EXERCISE INSTRUCTIONS: Look through the material below and count the lines that hold "aceitar". Give that number by itself.

◆ ◆ ◆ ◆ ◆

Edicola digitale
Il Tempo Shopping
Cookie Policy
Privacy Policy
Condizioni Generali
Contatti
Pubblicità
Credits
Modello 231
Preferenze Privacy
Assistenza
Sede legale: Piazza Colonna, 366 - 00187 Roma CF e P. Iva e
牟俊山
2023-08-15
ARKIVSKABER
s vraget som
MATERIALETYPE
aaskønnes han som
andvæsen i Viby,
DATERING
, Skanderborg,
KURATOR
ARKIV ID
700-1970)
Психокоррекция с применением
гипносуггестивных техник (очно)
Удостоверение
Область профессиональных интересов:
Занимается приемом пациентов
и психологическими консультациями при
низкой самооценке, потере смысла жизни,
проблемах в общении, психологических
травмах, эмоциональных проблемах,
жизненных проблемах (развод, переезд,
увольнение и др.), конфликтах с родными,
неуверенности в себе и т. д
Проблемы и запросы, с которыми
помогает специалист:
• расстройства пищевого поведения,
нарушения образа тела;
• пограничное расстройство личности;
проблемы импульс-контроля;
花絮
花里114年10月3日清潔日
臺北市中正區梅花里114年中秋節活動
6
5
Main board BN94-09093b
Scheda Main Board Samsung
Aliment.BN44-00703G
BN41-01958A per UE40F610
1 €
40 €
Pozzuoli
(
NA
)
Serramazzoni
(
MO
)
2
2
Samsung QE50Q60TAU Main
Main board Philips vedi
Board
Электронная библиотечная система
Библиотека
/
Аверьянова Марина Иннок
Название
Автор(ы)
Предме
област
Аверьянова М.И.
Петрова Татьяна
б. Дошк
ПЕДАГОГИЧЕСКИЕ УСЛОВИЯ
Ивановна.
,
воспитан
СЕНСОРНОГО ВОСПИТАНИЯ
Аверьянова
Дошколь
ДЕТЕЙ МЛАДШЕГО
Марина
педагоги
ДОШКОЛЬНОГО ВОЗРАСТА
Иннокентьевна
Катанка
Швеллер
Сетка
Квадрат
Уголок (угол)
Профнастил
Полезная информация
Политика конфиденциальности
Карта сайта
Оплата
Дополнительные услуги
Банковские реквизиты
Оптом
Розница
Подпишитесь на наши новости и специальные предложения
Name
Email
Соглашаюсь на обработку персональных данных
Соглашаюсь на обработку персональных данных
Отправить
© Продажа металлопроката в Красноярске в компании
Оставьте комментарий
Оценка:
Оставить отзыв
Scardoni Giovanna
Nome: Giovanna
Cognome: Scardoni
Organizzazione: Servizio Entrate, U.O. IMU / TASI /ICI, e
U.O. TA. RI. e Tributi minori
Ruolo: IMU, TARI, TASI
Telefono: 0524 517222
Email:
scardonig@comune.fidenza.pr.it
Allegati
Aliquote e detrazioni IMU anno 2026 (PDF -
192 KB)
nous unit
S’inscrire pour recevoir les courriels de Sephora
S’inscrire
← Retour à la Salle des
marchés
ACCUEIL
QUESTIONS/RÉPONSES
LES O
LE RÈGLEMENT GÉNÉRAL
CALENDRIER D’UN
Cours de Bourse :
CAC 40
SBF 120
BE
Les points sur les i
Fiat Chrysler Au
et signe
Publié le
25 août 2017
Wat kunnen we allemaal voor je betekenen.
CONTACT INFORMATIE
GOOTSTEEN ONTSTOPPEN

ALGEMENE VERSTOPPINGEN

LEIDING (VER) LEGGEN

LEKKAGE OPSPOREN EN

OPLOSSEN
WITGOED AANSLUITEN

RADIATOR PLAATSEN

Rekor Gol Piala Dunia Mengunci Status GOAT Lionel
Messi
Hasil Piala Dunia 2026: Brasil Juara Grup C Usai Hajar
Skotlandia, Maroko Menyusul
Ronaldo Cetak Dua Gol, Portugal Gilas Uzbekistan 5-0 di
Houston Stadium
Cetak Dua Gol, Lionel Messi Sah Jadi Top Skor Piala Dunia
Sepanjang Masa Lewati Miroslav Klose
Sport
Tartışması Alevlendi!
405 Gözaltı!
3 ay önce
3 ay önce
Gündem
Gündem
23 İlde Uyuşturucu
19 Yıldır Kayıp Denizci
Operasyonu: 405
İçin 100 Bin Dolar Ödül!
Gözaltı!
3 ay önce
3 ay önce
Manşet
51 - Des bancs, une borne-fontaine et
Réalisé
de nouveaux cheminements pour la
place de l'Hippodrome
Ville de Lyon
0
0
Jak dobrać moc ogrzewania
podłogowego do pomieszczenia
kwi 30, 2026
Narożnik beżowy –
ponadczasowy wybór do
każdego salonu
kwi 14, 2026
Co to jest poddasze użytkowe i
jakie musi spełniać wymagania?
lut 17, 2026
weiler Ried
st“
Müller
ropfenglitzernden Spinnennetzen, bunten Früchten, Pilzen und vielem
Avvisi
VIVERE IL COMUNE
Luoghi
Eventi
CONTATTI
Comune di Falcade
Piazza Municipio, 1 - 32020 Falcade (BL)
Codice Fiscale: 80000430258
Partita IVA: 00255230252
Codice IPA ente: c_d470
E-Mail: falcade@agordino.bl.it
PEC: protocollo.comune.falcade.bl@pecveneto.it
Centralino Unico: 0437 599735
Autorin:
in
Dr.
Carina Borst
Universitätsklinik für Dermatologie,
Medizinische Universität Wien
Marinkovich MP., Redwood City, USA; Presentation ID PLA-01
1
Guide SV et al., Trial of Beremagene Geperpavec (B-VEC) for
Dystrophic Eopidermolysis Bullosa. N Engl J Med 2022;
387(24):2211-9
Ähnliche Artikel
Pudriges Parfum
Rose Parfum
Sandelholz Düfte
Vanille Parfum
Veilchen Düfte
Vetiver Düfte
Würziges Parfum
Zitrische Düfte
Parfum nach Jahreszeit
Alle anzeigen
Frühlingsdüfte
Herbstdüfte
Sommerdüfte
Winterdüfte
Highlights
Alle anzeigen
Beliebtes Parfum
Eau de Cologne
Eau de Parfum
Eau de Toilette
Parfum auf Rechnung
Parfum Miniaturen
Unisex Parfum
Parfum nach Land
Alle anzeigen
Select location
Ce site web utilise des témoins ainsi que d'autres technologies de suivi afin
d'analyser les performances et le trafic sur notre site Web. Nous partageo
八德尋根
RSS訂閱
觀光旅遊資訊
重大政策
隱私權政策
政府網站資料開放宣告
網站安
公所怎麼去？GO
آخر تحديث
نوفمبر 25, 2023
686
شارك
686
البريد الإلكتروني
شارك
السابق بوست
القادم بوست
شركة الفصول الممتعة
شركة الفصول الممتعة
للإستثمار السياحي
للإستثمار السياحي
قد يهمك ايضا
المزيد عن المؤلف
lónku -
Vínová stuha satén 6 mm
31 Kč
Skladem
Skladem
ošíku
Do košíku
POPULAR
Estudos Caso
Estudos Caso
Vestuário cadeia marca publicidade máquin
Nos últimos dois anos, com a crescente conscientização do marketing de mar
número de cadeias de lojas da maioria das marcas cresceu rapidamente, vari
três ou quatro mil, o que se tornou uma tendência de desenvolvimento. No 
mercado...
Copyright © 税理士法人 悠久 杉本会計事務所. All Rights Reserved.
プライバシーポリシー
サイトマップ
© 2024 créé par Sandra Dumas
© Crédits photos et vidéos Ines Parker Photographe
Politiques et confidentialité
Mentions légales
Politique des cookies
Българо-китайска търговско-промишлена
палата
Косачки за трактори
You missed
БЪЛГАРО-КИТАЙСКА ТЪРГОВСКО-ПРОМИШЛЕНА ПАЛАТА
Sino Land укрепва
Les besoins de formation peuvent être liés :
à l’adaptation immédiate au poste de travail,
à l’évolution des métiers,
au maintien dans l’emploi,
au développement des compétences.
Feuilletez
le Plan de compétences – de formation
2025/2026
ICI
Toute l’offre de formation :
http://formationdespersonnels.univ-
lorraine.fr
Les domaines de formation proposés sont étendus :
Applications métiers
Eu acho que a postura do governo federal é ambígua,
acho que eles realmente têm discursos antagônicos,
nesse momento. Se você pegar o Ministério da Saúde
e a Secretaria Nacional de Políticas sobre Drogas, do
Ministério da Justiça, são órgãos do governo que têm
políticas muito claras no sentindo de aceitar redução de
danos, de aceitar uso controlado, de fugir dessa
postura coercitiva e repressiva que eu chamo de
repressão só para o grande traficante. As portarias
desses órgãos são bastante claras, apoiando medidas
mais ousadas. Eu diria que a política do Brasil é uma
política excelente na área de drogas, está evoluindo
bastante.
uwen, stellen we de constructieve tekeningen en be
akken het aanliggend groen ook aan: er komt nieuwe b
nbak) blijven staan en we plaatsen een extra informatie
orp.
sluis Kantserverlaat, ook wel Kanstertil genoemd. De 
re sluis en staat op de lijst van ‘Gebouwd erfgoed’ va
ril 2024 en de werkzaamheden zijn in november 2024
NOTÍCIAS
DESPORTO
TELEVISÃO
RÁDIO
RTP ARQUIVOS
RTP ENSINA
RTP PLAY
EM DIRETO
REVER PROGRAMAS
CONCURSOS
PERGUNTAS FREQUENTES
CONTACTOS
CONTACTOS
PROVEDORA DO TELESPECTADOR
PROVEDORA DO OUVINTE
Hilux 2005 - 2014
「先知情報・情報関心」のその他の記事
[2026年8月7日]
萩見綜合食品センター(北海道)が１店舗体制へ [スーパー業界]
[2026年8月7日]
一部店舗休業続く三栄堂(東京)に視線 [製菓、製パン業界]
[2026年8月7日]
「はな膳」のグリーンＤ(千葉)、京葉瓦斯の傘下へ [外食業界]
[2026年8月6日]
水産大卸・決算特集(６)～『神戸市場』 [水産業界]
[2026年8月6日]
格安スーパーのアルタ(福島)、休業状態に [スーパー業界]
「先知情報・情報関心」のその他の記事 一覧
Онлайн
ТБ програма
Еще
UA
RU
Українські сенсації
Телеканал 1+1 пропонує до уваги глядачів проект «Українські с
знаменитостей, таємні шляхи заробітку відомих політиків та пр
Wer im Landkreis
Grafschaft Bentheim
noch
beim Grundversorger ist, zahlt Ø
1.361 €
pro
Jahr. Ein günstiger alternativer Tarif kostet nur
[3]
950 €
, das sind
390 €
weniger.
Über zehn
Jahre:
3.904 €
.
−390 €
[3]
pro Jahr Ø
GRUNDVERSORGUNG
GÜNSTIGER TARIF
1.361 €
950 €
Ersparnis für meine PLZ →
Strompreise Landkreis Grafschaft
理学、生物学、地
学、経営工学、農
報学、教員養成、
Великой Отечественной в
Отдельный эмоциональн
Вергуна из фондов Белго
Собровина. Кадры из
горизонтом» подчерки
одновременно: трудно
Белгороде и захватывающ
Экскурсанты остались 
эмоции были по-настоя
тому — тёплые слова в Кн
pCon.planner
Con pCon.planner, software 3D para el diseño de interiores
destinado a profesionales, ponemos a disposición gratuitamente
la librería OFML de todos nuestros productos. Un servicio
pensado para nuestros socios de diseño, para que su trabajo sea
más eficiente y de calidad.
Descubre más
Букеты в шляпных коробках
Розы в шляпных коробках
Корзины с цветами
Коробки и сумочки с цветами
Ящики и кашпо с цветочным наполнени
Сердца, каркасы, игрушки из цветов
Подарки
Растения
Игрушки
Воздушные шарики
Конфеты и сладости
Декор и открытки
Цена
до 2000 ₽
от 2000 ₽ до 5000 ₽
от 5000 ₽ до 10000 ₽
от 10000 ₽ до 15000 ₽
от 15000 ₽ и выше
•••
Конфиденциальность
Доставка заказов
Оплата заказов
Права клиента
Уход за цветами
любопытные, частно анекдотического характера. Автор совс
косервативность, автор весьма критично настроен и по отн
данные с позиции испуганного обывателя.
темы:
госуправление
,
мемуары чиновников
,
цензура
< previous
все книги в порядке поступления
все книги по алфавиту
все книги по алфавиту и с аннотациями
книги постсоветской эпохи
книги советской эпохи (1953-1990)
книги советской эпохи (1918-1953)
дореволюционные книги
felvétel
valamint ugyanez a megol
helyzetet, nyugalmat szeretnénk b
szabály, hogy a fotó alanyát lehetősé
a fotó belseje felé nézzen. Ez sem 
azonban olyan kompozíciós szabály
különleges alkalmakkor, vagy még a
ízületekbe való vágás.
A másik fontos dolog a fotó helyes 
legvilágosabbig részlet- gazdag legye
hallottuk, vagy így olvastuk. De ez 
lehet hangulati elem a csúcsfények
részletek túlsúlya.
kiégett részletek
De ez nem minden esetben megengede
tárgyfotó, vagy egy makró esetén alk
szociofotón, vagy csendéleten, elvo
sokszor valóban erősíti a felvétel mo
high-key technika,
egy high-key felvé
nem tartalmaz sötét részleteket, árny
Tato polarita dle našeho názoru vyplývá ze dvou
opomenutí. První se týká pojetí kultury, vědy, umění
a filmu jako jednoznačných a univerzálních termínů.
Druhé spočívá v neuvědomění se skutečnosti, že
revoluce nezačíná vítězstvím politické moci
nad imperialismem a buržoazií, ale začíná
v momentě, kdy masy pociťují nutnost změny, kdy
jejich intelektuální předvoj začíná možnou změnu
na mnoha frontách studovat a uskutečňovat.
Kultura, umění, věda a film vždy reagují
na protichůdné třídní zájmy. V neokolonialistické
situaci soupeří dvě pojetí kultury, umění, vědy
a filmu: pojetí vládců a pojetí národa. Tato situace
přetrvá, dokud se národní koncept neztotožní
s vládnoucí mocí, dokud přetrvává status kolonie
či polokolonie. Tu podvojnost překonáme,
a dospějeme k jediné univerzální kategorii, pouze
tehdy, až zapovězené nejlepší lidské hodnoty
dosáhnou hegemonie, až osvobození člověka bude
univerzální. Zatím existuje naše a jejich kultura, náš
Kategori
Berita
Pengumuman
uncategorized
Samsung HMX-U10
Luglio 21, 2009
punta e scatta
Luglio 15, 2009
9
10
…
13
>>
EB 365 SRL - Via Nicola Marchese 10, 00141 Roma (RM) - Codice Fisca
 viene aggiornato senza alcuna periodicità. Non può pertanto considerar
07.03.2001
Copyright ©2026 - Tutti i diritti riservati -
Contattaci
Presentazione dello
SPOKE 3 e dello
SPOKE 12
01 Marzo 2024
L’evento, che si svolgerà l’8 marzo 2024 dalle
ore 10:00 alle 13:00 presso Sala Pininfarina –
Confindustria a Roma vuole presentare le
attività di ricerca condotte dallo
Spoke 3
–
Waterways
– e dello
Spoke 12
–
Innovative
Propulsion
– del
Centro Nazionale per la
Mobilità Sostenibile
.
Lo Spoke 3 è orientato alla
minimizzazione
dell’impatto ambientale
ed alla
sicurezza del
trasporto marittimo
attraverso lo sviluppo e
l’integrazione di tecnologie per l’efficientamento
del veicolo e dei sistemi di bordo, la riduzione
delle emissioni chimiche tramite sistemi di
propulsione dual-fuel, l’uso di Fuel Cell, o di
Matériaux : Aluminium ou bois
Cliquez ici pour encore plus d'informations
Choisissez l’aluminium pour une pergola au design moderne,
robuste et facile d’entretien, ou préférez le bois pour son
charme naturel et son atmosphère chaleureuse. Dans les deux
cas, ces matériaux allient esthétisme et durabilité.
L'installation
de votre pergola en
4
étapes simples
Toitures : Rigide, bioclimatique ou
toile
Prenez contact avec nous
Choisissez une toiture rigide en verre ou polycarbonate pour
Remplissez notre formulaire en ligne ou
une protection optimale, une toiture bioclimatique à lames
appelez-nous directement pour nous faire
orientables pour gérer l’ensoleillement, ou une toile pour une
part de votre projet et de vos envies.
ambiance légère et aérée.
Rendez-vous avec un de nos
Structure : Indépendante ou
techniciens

◆ ◆ ◆ ◆ ◆

RESPONSE TO THE TASK: 2